Diversification Opportunities for CI Preferred and IShares 1
0.68 | Correlation Coefficient |
Poor diversification
The 3 months correlation between FPR and IShares is 0.68. Overlapping area represents the amount of risk that can be diversified away by holding CI Preferred Share and iShares 1 5 Year in the same portfolio, assuming nothing else is changed. The correlation between historical prices or returns on iShares 1 5 and CI Preferred is a relative statistical measure of the degree to which these equity instruments tend to move together. The correlation coefficient measures the extent to which returns on CI Preferred Share are associated (or correlated) with IShares 1. Values of the correlation coefficient range from -1 to +1, where. The correlation of zero (0) is possible when the price movement of iShares 1 5 has no effect on the direction of CI Preferred i.e., CI Preferred and IShares 1 go up and down completely randomly.
Pair Corralation between CI Preferred and IShares 1
Assuming the 90 days trading horizon CI Preferred Share is expected to generate 2.34 times more return on investment than IShares 1. However, CI Preferred is 2.34 times more volatile than iShares 1 5 Year. It trades about 0.07 of its potential returns per unit of risk. iShares 1 5 Year is currently generating about 0.09 per unit of risk. If you would invest 1,967 in CI Preferred Share on October 10, 2024 and sell it today you would earn a total of 351.00 from holding CI Preferred Share or generate 17.84% return on investment over 90 days.
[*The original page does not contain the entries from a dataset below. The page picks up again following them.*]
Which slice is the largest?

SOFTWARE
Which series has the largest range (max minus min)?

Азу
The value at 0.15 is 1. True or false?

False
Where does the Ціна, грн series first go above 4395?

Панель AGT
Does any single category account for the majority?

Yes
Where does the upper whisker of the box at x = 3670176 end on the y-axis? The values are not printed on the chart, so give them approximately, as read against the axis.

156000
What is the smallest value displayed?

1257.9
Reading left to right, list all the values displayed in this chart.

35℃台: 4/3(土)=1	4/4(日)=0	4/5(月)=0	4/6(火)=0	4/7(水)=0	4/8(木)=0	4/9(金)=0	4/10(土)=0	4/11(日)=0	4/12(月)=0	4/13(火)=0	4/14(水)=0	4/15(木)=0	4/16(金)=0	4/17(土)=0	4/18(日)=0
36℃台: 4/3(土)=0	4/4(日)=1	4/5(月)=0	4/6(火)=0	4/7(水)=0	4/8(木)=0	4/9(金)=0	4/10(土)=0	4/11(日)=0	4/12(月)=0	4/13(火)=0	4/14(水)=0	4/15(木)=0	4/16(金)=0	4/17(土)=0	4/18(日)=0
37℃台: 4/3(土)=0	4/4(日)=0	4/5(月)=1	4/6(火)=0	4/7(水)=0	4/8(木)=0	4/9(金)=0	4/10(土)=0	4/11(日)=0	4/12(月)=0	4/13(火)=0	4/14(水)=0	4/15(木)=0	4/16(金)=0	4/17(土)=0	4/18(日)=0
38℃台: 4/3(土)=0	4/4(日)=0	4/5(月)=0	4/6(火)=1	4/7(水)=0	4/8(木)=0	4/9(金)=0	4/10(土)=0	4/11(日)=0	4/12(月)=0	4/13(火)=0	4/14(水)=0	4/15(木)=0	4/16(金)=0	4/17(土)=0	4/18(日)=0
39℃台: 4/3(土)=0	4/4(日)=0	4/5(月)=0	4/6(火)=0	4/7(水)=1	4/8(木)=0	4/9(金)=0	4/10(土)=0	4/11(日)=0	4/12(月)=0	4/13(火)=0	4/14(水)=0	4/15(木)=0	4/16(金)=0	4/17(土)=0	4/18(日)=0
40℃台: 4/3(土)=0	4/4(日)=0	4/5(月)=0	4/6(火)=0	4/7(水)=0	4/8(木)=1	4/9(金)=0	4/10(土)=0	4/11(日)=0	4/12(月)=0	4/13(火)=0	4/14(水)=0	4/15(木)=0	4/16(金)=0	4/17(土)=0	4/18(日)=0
Time Period | 3 Months [change] |
Direction | Moves Together |
Strength | Significant |
Accuracy | 100.0% |
Values | Daily Returns |
CI Preferred Share vs. iShares 1 5 Year
Performance |
Timeline |
CI Preferred Share |
iShares 1 5 |
CI Preferred and IShares 1 Volatility Contrast
Predicted Return Density |
Returns |
Pair Trading with CI Preferred and IShares 1
The main advantage of trading using opposite CI Preferred and IShares 1 positions is that it hedges away some unsystematic risk. Because of two separate transactions, even if CI Preferred position performs unexpectedly, IShares 1 can make up some of the losses. Pair trading also minimizes risk from directional movements in the market. For example, if an entire industry or sector drops because of unexpected headlines, the short position in IShares 1 will offset losses from the drop in IShares 1's long position.CI Preferred vs. Dynamic Active Preferred | CI Preferred vs. CI Global Financial | CI Preferred vs. CI Enhanced Short | CI Preferred vs. First Asset Morningstar |
IShares 1 vs. CI Preferred Share | IShares 1 vs. CI Global Financial | IShares 1 vs. BMO Aggregate Bond | IShares 1 vs. iShares Canadian HYBrid |
Check out your portfolio center.Note that this page's information should be used as a complementary analysis to find the right mix of equity instruments to add to your existing portfolios or create a brand new portfolio. You can also try the Portfolio Suggestion module to get suggestions outside of your existing asset allocation including your own model portfolios.